▶ _AIM OF THE TASK_: Here is the listing. Print it exactly.

▶ _INPUT MATERIAL_:

-------------------------

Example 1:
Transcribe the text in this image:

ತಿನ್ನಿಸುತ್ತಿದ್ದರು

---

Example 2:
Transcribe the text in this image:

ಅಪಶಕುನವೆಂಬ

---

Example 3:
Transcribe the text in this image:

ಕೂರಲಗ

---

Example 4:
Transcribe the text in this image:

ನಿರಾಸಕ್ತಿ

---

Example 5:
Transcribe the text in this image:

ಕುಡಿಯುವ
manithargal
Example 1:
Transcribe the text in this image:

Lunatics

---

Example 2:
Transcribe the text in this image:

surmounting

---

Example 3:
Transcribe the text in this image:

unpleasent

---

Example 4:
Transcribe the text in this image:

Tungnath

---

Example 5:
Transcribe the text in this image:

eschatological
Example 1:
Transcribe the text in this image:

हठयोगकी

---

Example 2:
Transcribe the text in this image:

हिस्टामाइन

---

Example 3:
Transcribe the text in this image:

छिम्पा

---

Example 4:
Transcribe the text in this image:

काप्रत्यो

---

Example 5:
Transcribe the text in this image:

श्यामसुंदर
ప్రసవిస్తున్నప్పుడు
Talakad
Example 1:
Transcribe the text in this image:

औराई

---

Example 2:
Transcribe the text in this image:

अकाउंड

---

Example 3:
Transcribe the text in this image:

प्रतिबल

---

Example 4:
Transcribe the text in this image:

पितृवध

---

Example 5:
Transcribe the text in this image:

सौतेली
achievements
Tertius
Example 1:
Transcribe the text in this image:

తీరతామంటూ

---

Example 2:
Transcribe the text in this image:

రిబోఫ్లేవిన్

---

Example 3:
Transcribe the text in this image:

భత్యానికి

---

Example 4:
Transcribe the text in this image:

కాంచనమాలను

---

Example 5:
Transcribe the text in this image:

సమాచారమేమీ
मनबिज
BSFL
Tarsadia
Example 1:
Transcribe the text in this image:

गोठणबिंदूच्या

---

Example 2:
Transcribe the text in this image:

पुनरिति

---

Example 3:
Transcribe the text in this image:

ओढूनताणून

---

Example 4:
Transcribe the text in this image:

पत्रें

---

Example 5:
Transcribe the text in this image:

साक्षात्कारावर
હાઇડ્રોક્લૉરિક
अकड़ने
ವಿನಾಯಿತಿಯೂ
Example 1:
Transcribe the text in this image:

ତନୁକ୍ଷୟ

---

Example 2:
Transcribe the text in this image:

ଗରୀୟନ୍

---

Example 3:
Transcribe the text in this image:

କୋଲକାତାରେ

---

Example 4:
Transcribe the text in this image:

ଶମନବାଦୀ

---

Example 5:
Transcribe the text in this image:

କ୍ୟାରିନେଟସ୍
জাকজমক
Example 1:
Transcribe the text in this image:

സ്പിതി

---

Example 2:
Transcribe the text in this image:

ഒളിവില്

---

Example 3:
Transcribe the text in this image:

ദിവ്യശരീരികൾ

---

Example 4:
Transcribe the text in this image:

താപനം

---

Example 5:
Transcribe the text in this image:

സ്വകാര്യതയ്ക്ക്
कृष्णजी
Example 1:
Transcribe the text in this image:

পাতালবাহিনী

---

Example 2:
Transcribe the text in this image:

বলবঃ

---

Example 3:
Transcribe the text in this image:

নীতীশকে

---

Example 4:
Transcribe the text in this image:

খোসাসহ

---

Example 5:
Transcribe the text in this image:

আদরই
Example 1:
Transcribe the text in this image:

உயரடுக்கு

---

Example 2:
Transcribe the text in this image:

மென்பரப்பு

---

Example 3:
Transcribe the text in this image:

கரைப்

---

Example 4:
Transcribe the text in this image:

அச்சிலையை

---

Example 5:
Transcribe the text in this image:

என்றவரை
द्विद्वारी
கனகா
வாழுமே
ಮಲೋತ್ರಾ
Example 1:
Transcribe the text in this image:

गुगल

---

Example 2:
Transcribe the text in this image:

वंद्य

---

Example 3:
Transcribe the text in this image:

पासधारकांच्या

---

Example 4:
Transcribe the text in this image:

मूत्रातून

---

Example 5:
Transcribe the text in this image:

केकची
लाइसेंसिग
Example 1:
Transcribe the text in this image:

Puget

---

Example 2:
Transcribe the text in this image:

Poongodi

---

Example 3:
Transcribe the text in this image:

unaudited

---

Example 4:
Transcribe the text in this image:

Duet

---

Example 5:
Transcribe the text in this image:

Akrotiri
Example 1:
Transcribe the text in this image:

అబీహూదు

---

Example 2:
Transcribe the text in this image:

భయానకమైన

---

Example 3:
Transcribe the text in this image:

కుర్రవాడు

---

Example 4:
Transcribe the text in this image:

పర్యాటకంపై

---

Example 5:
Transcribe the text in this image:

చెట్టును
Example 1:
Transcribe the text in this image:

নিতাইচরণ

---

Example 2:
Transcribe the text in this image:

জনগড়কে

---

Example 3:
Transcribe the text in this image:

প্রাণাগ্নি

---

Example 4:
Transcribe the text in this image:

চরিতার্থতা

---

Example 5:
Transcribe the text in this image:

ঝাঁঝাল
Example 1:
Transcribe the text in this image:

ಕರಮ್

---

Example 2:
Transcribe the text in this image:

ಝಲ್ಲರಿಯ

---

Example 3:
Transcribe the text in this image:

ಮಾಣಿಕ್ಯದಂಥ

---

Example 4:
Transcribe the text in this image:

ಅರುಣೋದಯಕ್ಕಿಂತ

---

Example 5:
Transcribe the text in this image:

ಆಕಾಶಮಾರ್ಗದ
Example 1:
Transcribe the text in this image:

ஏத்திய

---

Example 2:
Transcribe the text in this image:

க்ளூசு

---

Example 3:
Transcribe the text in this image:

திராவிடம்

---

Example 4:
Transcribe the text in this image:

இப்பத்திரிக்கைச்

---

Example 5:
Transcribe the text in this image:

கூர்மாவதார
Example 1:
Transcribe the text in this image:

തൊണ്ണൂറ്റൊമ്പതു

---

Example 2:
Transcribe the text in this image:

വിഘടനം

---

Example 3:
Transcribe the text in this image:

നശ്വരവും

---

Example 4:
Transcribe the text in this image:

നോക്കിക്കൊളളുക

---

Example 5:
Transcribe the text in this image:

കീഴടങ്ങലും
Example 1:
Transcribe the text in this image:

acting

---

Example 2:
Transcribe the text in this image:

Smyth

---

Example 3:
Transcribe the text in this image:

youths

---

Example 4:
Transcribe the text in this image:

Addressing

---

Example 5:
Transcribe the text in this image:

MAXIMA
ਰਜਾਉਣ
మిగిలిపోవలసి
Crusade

-------------------------

▶ _RESPONSE TO THIS EXERCISE_:
Example 1:
Transcribe the text in this image:

ತಿನ್ನಿಸುತ್ತಿದ್ದರು

---

Example 2:
Transcribe the text in this image:

ಅಪಶಕುನವೆಂಬ

---

Example 3:
Transcribe the text in this image:

ಕೂರಲಗ

---

Example 4:
Transcribe the text in this image:

ನಿರಾಸಕ್ತಿ

---

Example 5:
Transcribe the text in this image:

ಕುಡಿಯುವ
manithargal
Example 1:
Transcribe the text in this image:

Lunatics

---

Example 2:
Transcribe the text in this image:

surmounting

---

Example 3:
Transcribe the text in this image:

unpleasent

---

Example 4:
Transcribe the text in this image:

Tungnath

---

Example 5:
Transcribe the text in this image:

eschatological
Example 1:
Transcribe the text in this image:

हठयोगकी

---

Example 2:
Transcribe the text in this image:

हिस्टामाइन

---

Example 3:
Transcribe the text in this image:

छिम्पा

---

Example 4:
Transcribe the text in this image:

काप्रत्यो

---

Example 5:
Transcribe the text in this image:

श्यामसुंदर
ప్రసవిస్తున్నప్పుడు
Talakad
Example 1:
Transcribe the text in this image:

औराई

---

Example 2:
Transcribe the text in this image:

अकाउंड

---

Example 3:
Transcribe the text in this image:

प्रतिबल

---

Example 4:
Transcribe the text in this image:

पितृवध

---

Example 5:
Transcribe the text in this image:

सौतेली
achievements
Tertius
Example 1:
Transcribe the text in this image:

తీరతామంటూ

---

Example 2:
Transcribe the text in this image:

రిబోఫ్లేవిన్

---

Example 3:
Transcribe the text in this image:

భత్యానికి

---

Example 4:
Transcribe the text in this image:

కాంచనమాలను

---

Example 5:
Transcribe the text in this image:

సమాచారమేమీ
मनबिज
BSFL
Tarsadia
Example 1:
Transcribe the text in this image:

गोठणबिंदूच्या

---

Example 2:
Transcribe the text in this image:

पुनरिति

---

Example 3:
Transcribe the text in this image:

ओढूनताणून

---

Example 4:
Transcribe the text in this image:

पत्रें

---

Example 5:
Transcribe the text in this image:

साक्षात्कारावर
હાઇડ્રોક્લૉરિક
अकड़ने
ವಿನಾಯಿತಿಯೂ
Example 1:
Transcribe the text in this image:

ତନୁକ୍ଷୟ

---

Example 2:
Transcribe the text in this image:

ଗରୀୟନ୍

---

Example 3:
Transcribe the text in this image:

କୋଲକାତାରେ

---

Example 4:
Transcribe the text in this image:

ଶମନବାଦୀ

---

Example 5:
Transcribe the text in this image:

କ୍ୟାରିନେଟସ୍
জাকজমক
Example 1:
Transcribe the text in this image:

സ്പിതി

---

Example 2:
Transcribe the text in this image:

ഒളിവില്

---

Example 3:
Transcribe the text in this image:

ദിവ്യശരീരികൾ

---

Example 4:
Transcribe the text in this image:

താപനം

---

Example 5:
Transcribe the text in this image:

സ്വകാര്യതയ്ക്ക്
कृष्णजी
Example 1:
Transcribe the text in this image:

পাতালবাহিনী

---

Example 2:
Transcribe the text in this image:

বলবঃ

---

Example 3:
Transcribe the text in this image:

নীতীশকে

---

Example 4:
Transcribe the text in this image:

খোসাসহ

---

Example 5:
Transcribe the text in this image:

আদরই
Example 1:
Transcribe the text in this image:

உயரடுக்கு

---

Example 2:
Transcribe the text in this image:

மென்பரப்பு

---

Example 3:
Transcribe the text in this image:

கரைப்

---

Example 4:
Transcribe the text in this image:

அச்சிலையை

---

Example 5:
Transcribe the text in this image:

என்றவரை
द्विद्वारी
கனகா
வாழுமே
ಮಲೋತ್ರಾ
Example 1:
Transcribe the text in this image:

गुगल

---

Example 2:
Transcribe the text in this image:

वंद्य

---

Example 3:
Transcribe the text in this image:

पासधारकांच्या

---

Example 4:
Transcribe the text in this image:

मूत्रातून

---

Example 5:
Transcribe the text in this image:

केकची
लाइसेंसिग
Example 1:
Transcribe the text in this image:

Puget

---

Example 2:
Transcribe the text in this image:

Poongodi

---

Example 3:
Transcribe the text in this image:

unaudited

---

Example 4:
Transcribe the text in this image:

Duet

---

Example 5:
Transcribe the text in this image:

Akrotiri
Example 1:
Transcribe the text in this image:

అబీహూదు

---

Example 2:
Transcribe the text in this image:

భయానకమైన

---

Example 3:
Transcribe the text in this image:

కుర్రవాడు

---

Example 4:
Transcribe the text in this image:

పర్యాటకంపై

---

Example 5:
Transcribe the text in this image:

చెట్టును
Example 1:
Transcribe the text in this image:

নিতাইচরণ

---

Example 2:
Transcribe the text in this image:

জনগড়কে

---

Example 3:
Transcribe the text in this image:

প্রাণাগ্নি

---

Example 4:
Transcribe the text in this image:

চরিতার্থতা

---

Example 5:
Transcribe the text in this image:

ঝাঁঝাল
Example 1:
Transcribe the text in this image:

ಕರಮ್

---

Example 2:
Transcribe the text in this image:

ಝಲ್ಲರಿಯ

---

Example 3:
Transcribe the text in this image:

ಮಾಣಿಕ್ಯದಂಥ

---

Example 4:
Transcribe the text in this image:

ಅರುಣೋದಯಕ್ಕಿಂತ

---

Example 5:
Transcribe the text in this image:

ಆಕಾಶಮಾರ್ಗದ
Example 1:
Transcribe the text in this image:

ஏத்திய

---

Example 2:
Transcribe the text in this image:

க்ளூசு

---

Example 3:
Transcribe the text in this image:

திராவிடம்

---

Example 4:
Transcribe the text in this image:

இப்பத்திரிக்கைச்

---

Example 5:
Transcribe the text in this image:

கூர்மாவதார
Example 1:
Transcribe the text in this image:

തൊണ്ണൂറ്റൊമ്പതു

---

Example 2:
Transcribe the text in this image:

വിഘടനം

---

Example 3:
Transcribe the text in this image:

നശ്വരവും

---

Example 4:
Transcribe the text in this image:

നോക്കിക്കൊളളുക

---

Example 5:
Transcribe the text in this image:

കീഴടങ്ങലും
Example 1:
Transcribe the text in this image:

acting

---

Example 2:
Transcribe the text in this image:

Smyth

---

Example 3:
Transcribe the text in this image:

youths

---

Example 4:
Transcribe the text in this image:

Addressing

---

Example 5:
Transcribe the text in this image:

MAXIMA
ਰਜਾਉਣ
మిగిలిపోవలసి
Crusade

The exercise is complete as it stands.